Before the war, Ernest Lawrence at the Berkeley laboratory in California had struggled for money to develop a pioneering technique to accelerate charged particles to high energies. During the war, particle accelerators went on to find widespread applications in industry and medicine. With lavish post-war funds, particle accelerators sprang up across the US reaching higher energies and larger dimensions. The new machines delivered intense, controlled beams of high-energy particles that made studying sub-nuclear interactions a more quantitative science. Meanwhile, their European counterparts, who had previously led the field conducting experiments on mountain tops with cosmic rays, soon found themselves left behind. After the war, they put aside their national differences and lobbied Unesco to help set up a European centre dedicated to particle physics research. The laboratory would promote international collaboration to achieve goals larger than those that could be reached by a single country. After tireless campaigning, the European Centre for Particle Physics (Cern) was born in 1952. Its ambition to build the world's largest particle accelerator, despite little expertise of the new accelerator techniques within Europe, was a bold one.

Collaboration and assistance among international groups in particle physics is always available, with new breakthroughs applauded whoever makes them. The Europeans visited the Brookhaven laboratory near New York to learn how to build a scaled-up version of the American proton synchrotron. During the visit a simple yet revolutionary idea to give protons more energy for the same price-tag was spawned.

Cern gambled on the new and untested idea, and in 1959 its proton synchrotron accelerated protons to energies far surpassing machines elsewhere and beating the latest Brookhaven machine by several months. The joy was shortlived, as Fraser recounts. Although Cern had invested much in building the machine, little attention had been paid to the experiments needed to study the particle collisions. With the far-sightedness, ingenuity and daring that experience and high-level funding can bring, the Americans beat their European counterparts to important discoveries time and again.

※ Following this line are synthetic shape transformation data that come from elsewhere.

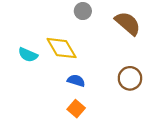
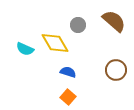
gray circle: (83, 11) -> (78, 25), moved

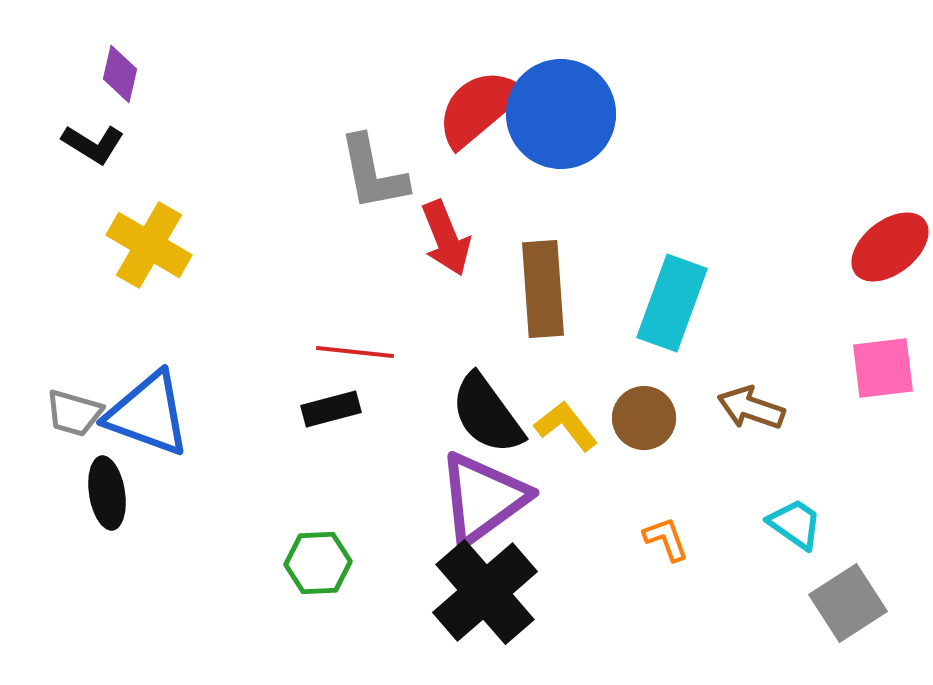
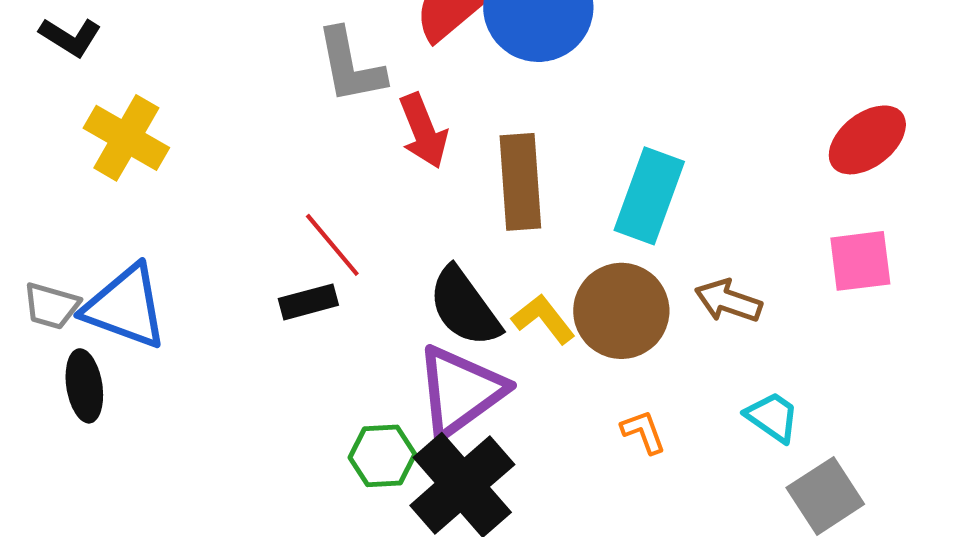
red line: (355, 352) -> (332, 245), turned 44
brown circle: (644, 418) -> (621, 311), size x1.5
green hexagon: (318, 563) -> (382, 456), moved

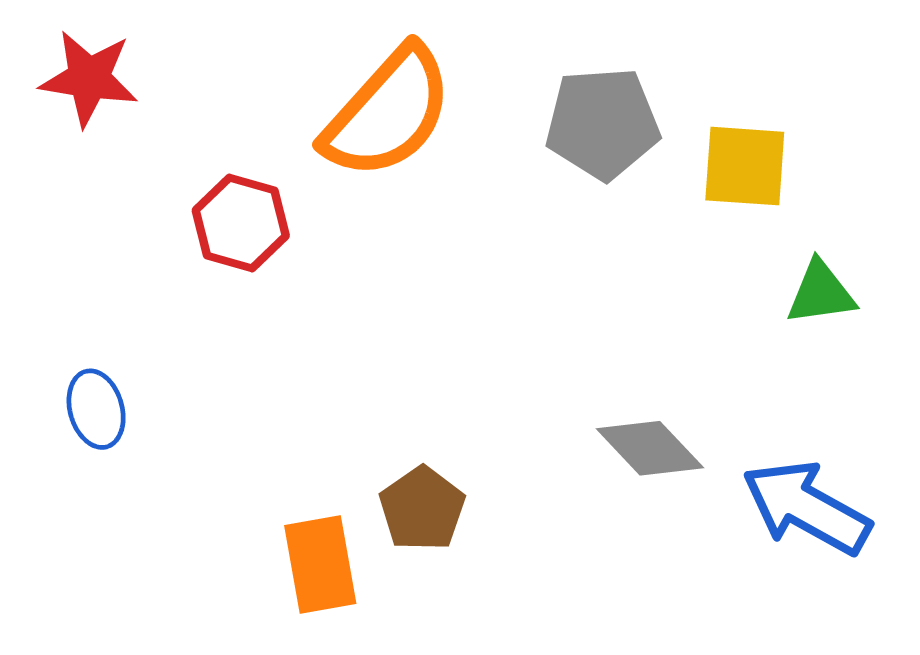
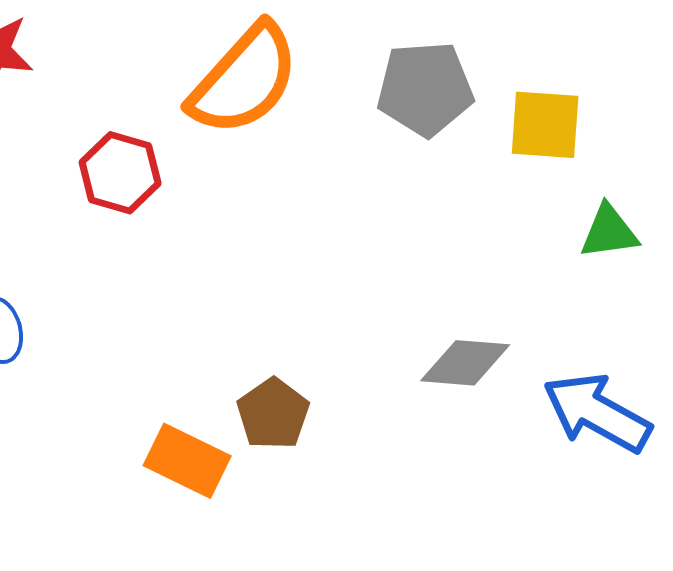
gray diamond: (650, 448) -> (465, 363), turned -42
orange rectangle: (320, 565) -> (187, 461), turned -54

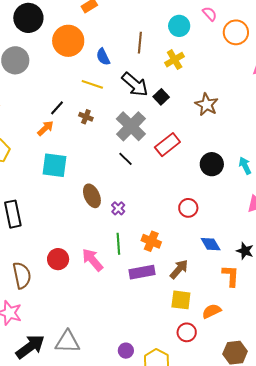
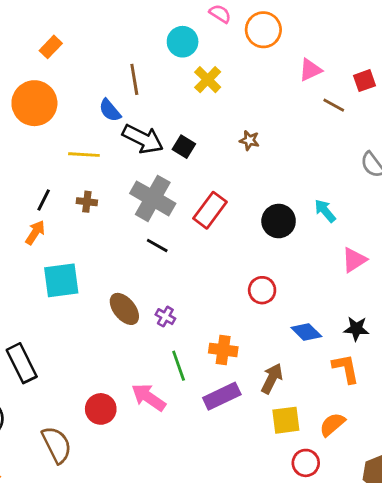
blue semicircle: (103, 57) -> (110, 110), moved
yellow cross: (175, 60) -> (208, 80), moved
brown star: (207, 105) -> (249, 140), size x0.6

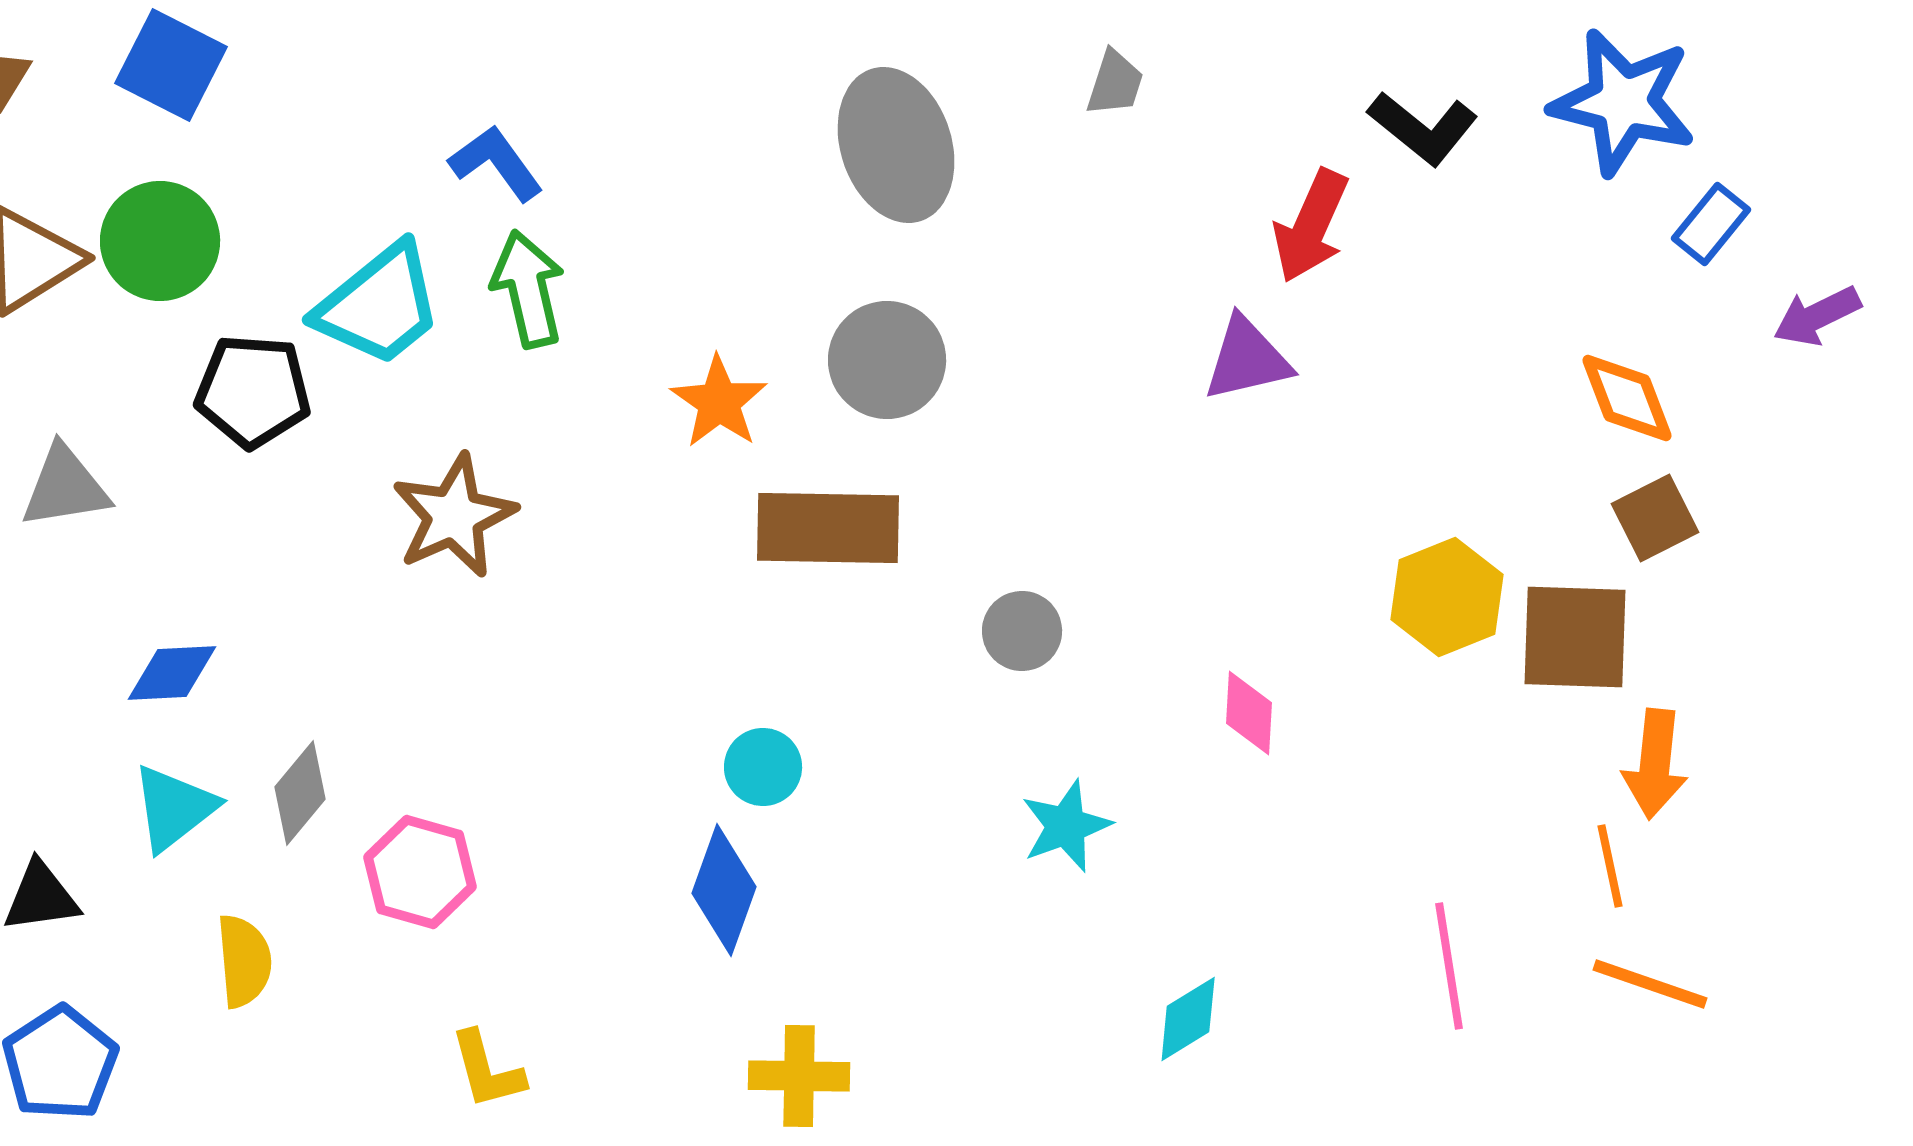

Fraser tells how each Cern director made his mark on the laboratory and how it took bold and daring decisions to give Cern its first Nobel prize for the discovery of the heavy W and Z particles in 1983. These two particles carry the weak force responsible for radioactive beta-decay and were the most important pieces in the theoretical jigsaw of the time. Their discovery supported the theory on which our understanding of the basic building blocks of matter, and the forces acting between them, is built.

But the jigsaw still has some big pieces missing. How do all these basic blocks get mass in the first place? The answer is thought to lie with a mass-giving particle called the Higgs boson that is still to be discovered.Yet even if the Higgs boson is discovered, it will raise as many questions as it answers, as though the jigsaw has suddenly become larger. A new accelerator called the Large Hadron Collider, which will provide the highest energy and most intense beams of protons to date, is being built at Cern to attack the problem.

Fraser outlines the political challenges that Cern faces in raising the finances to undertake such a massive project for the beginning of the 21st century. He recounts decisions taken on the other side of the Atlantic that marked the turning point in the US domination of particle physics in 1993. With spiralling costs, allegations of mismanagement and a changing political climate, Bill Clinton halted construction of a vast 87km atom-smasher in Texas to complement the European machine. The flagship of American physics in the 21st century had been sunk.

The Quark Machines is more than just a book on particle physics; it charts the ambitions and enthusiasm of particle physicists in breaking down national barriers and working collectively to further their science. Fraser's book will appeal to anyone interested in science.

Valerie Noyes is a research fellow, Particle and Nuclear Physics Laboratory, University of Oxford.